__To do__. The lines below may contain the word "down". Please count those that do and give the number alone.

START Records to process

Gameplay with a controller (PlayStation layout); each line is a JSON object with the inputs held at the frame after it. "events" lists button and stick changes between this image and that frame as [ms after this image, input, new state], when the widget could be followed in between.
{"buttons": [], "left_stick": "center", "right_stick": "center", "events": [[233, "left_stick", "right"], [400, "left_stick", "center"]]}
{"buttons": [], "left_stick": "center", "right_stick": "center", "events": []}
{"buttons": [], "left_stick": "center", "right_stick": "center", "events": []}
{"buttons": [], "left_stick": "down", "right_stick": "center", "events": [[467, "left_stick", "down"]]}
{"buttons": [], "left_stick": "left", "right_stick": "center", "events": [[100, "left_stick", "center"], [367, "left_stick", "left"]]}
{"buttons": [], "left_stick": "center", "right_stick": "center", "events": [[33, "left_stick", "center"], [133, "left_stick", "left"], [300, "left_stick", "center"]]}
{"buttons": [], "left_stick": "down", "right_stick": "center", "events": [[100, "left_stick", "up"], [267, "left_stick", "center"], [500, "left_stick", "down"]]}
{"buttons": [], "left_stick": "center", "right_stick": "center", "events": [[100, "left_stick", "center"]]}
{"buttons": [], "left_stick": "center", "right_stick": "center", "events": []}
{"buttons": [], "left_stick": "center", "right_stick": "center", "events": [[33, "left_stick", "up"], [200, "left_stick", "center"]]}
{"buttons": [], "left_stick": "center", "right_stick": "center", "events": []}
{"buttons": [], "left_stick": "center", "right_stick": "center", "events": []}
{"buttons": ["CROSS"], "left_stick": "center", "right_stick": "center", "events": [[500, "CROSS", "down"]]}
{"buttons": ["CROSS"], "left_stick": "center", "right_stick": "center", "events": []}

END Records to process

__Result for this task__. 3